Phase 5: Process exit. The JVM shuts down. Resources are released. The exit code is 0 (clean shutdown).
Spring Boot Graceful Shutdown
# PRODUCTION - Spring Boot graceful shutdown configuration
server:
shutdown: graceful
spring:
lifecycle:
timeout-per-shutdown-phase: 30s
# Maximum time to wait for in-flight requests to complete.
# After 30 seconds, remaining requests are forcibly terminated.
Spring Boot’s shutdown: graceful implements phases 1-3:
- The embedded Tomcat stops accepting new connections.
- Active requests continue processing up to the timeout.
- After all active requests complete (or the timeout fires), the web server shuts down.

§ Provided records
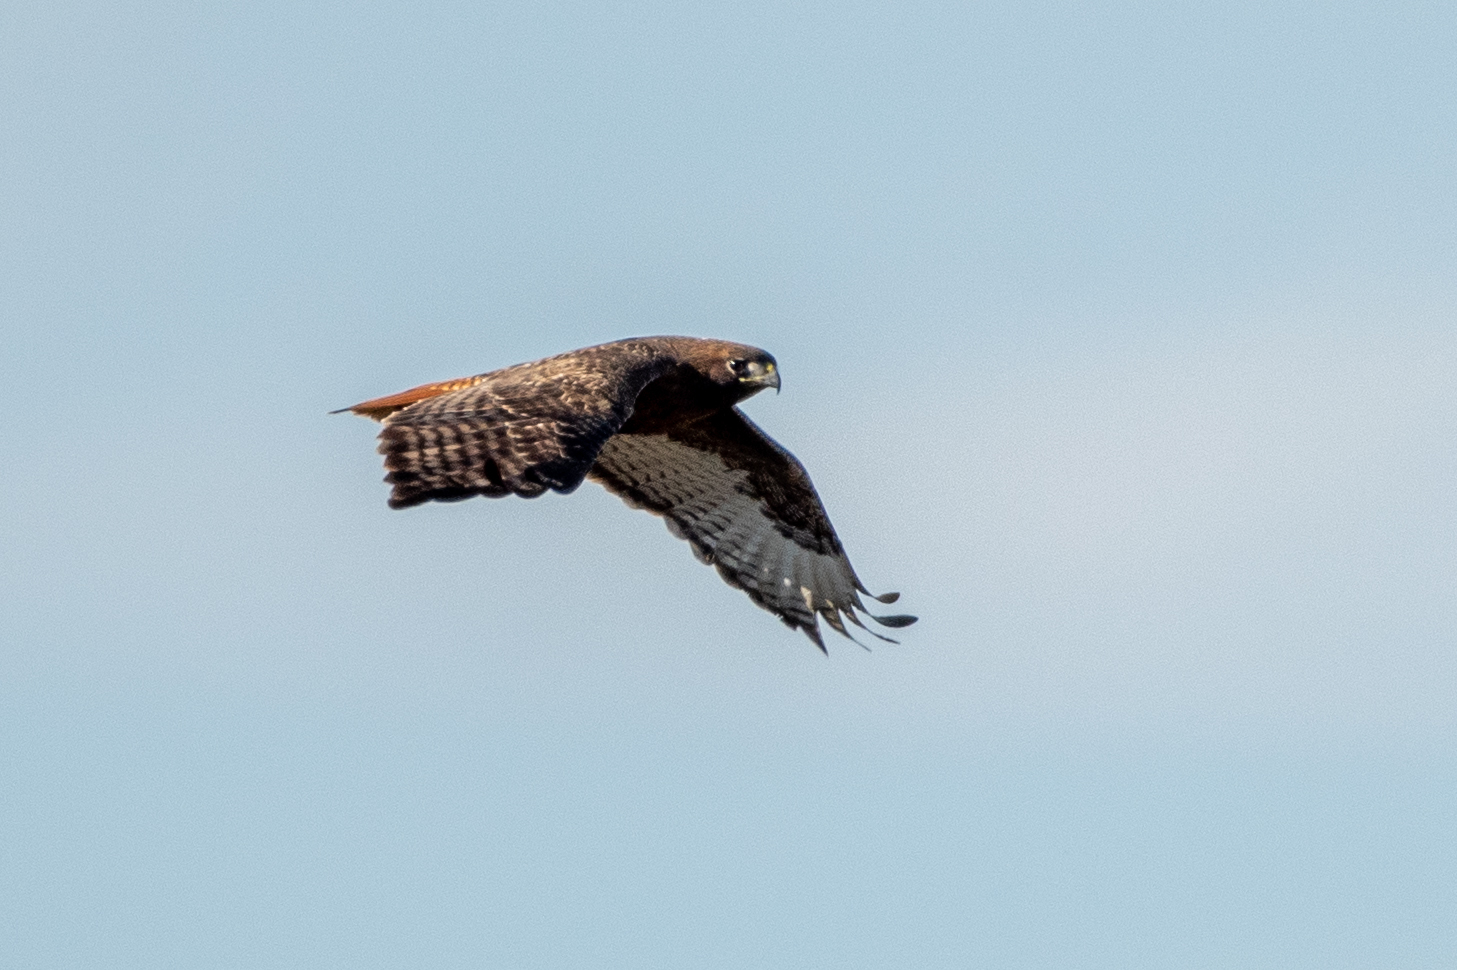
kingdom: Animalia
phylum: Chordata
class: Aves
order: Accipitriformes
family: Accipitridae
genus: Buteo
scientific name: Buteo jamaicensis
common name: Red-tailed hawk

* * *

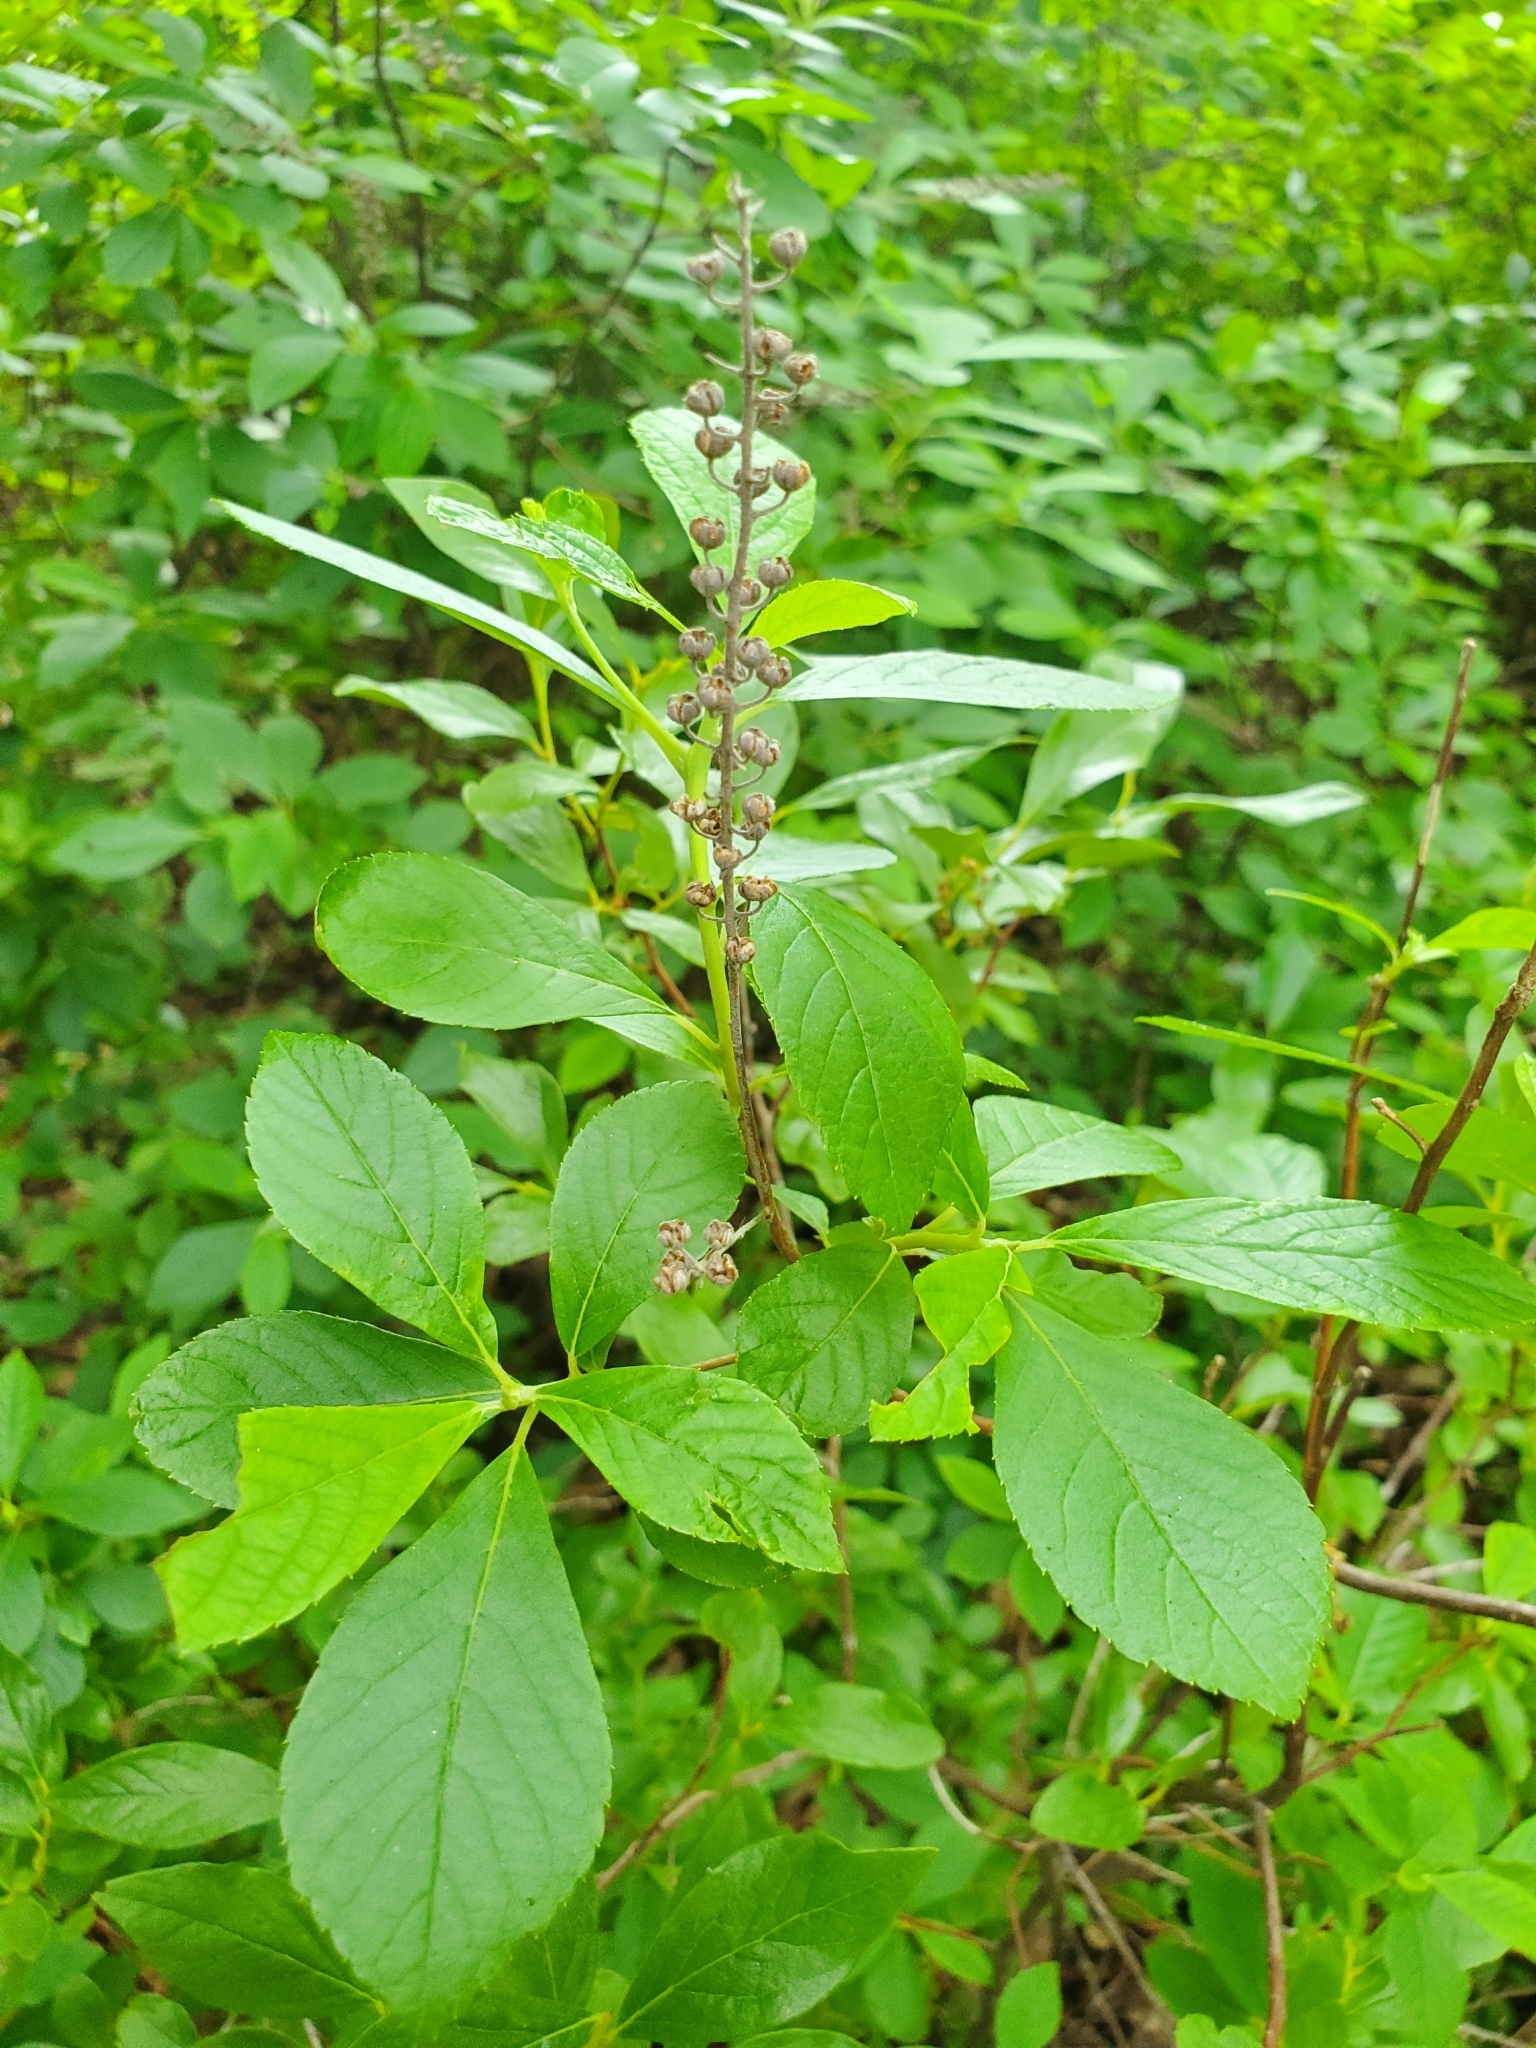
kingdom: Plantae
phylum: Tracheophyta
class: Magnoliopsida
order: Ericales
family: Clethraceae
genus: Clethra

§ Instructions
[1] Can you copy out the listing's stretch from the line containing "kingdom: Animalia" through the line containing "scientific name: Buteo jamaicensis", with both of those lines included?
[2] Can you continue the text on Spring Boot graceful shutdown, starting right after its last line?

§ Answers for the exercise
[1]
kingdom: Animalia
phylum: Chordata
class: Aves
order: Accipitriformes
family: Accipitridae
genus: Buteo
scientific name: Buteo jamaicensis

[2]
// PRODUCTION - Custom shutdown hooks for additional cleanup
@Component
public class GracefulShutdownHandler {
private final CircuitBreakerRegistry cbRegistry;
private final KafkaListenerEndpointRegistry kafkaRegistry;
private final ScheduledExecutorService scheduler;
@PreDestroy
public void onShutdown() {
log.info("Graceful shutdown initiated");
// Phase 1: Stop Kafka consumers
kafkaRegistry.getAllListenerContainers().forEach(container -> {
log.info("Stopping Kafka listener: {}",
container.getListenerId());
container.stop();
});
// Phase 2: Wait for in-flight Kafka processing
// Spring's lifecycle timeout handles this
// Phase 3: Close circuit breakers (prevent new calls)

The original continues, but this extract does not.